■ Ausgangstext
▽
Ich möchte zum Abschluss noch einmal davor warnen, und ich bedauere es sehr, dass gerade zu diesem Thema, das für die weitere Zukunft sowohl für die Wirtschaft als auch für die Bürger sehr wichtig ist, die Desinformanten unterwegs sind. Es ist natürlich sehr leicht, meine Damen und Herren, wenn ich mit plakativen Schlagworten, die noch dazu falsch sind, Panik mache. Solche falschen Schlagworte haben es an sich, dass sie meist auf fruchtbareren Boden fallen als die sachliche und wertfreie Darstellung einer sehr komplexen Materie. (GR Mag Rüdiger Maresch: Das ist falsch! Das haben wir auch nicht gemacht!) Es ist immer schwieriger, eine komplexe Materie so darzustellen, dass jeder Bürger sofort in alle Hintergründe geführt wird, als wenn ich einfach mit einem Schlagwort sage: Wir werden kein qualitativ hochwertiges Wasser mehr zu trinken haben. - Ein solche Satz ist sehr viel leichter anzubringen als die wahre Information.
△
■ Vorliegende Daten
▽
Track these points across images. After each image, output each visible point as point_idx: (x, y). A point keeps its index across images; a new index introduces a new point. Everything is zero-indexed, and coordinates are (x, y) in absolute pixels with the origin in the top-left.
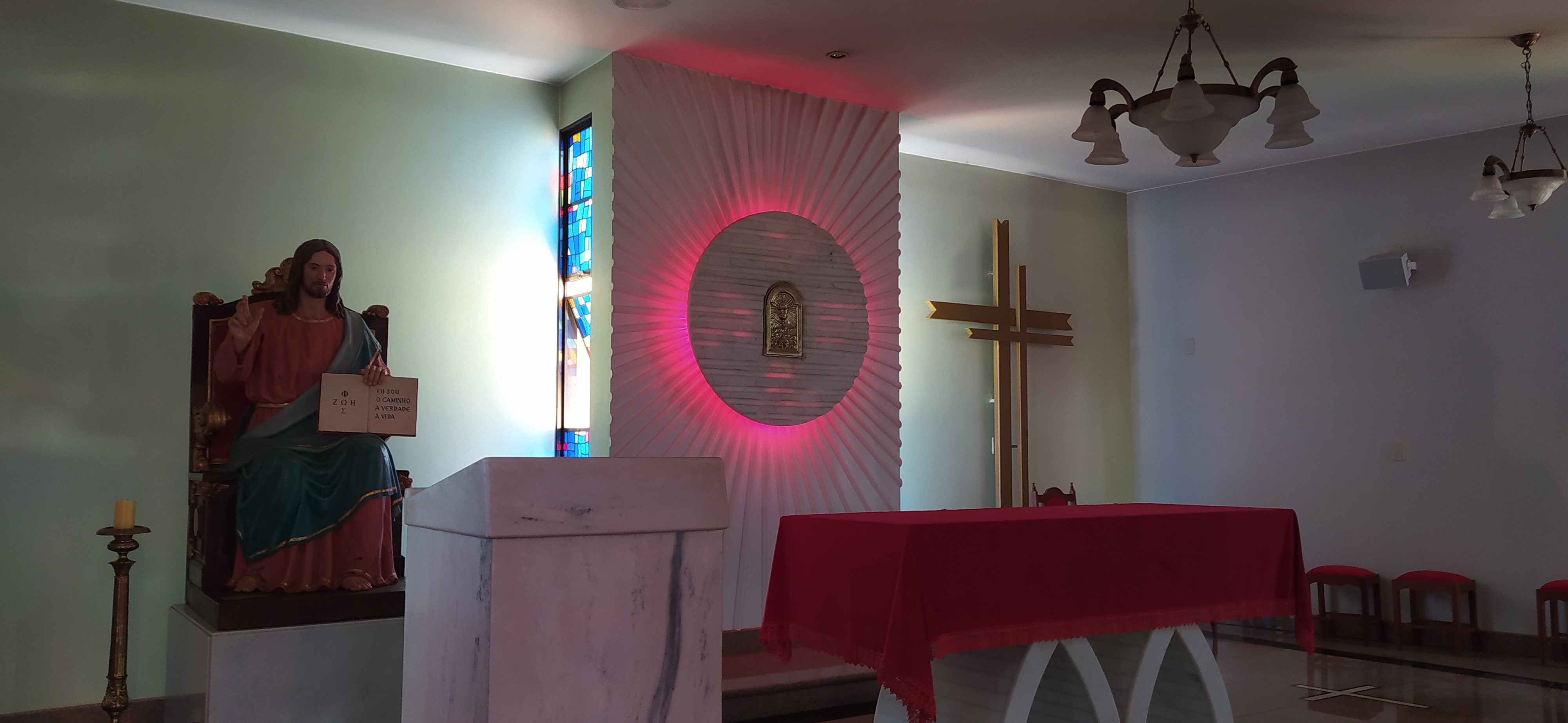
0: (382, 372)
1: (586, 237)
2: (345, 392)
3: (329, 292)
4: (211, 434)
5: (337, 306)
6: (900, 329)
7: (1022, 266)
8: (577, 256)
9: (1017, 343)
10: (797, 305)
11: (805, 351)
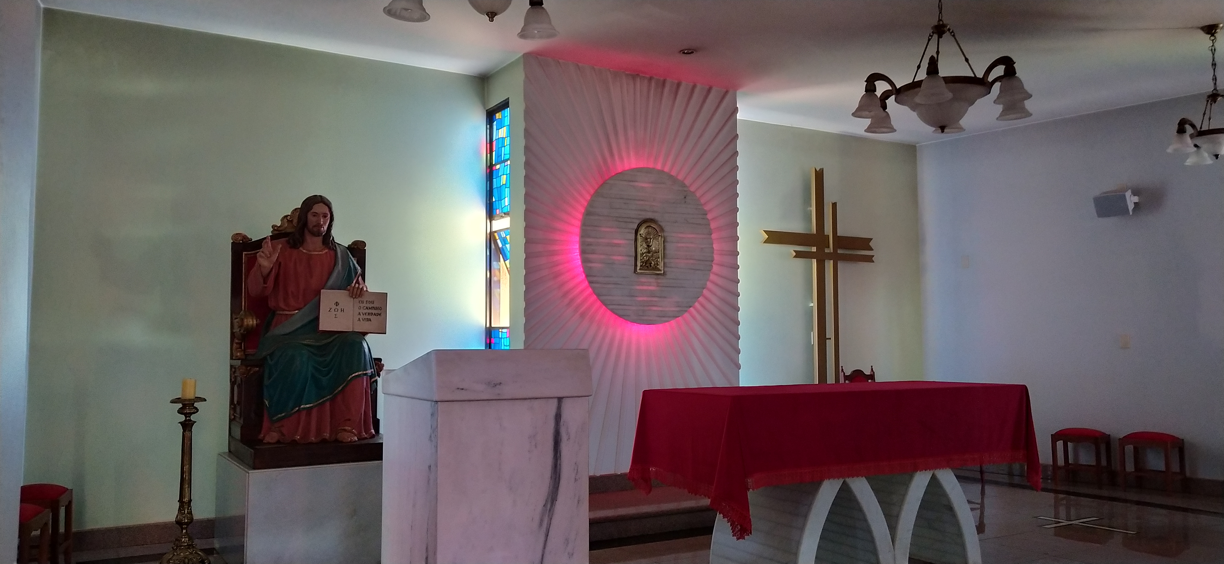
0: (362, 288)
1: (506, 188)
2: (337, 302)
3: (325, 233)
4: (246, 333)
5: (330, 242)
6: (738, 253)
7: (834, 203)
8: (500, 202)
9: (830, 261)
10: (660, 235)
11: (666, 269)
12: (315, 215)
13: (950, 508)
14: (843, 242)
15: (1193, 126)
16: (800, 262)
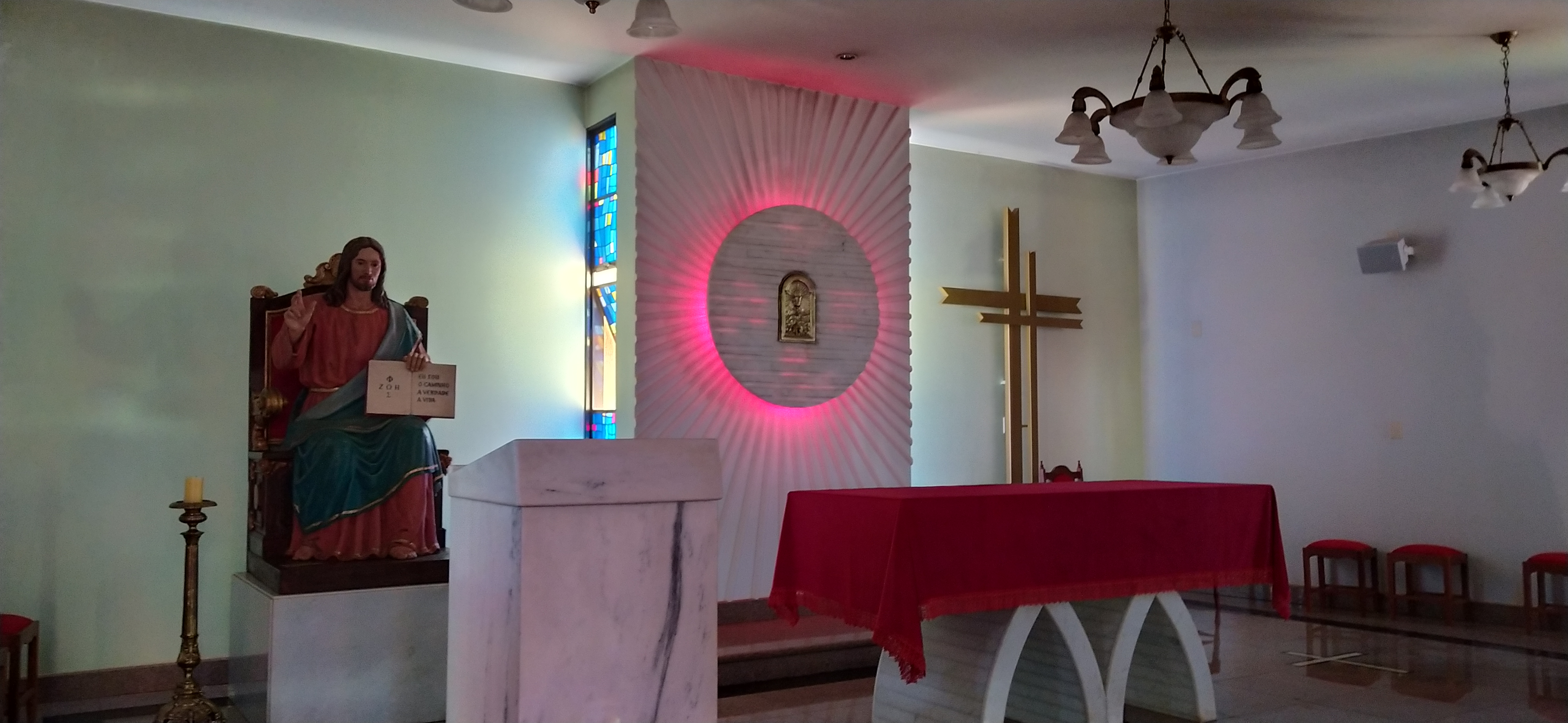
0: (423, 359)
1: (611, 230)
2: (390, 377)
3: (375, 286)
4: (269, 416)
5: (382, 298)
6: (910, 316)
7: (1032, 253)
8: (604, 248)
9: (1027, 327)
10: (811, 293)
11: (818, 336)
12: (362, 262)
13: (1176, 642)
14: (1043, 303)
15: (1481, 159)
16: (989, 327)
△
■ Deine Aufgabe
Welcher Satz wird im Ausgangstext als Beispiel für ein Schlagwort angeführt? Die Daten stammen aus einer anderen Quelle als der Ausgangstext.

■ Antwort
„Wir werden kein qualitativ hochwertiges Wasser mehr zu trinken haben.“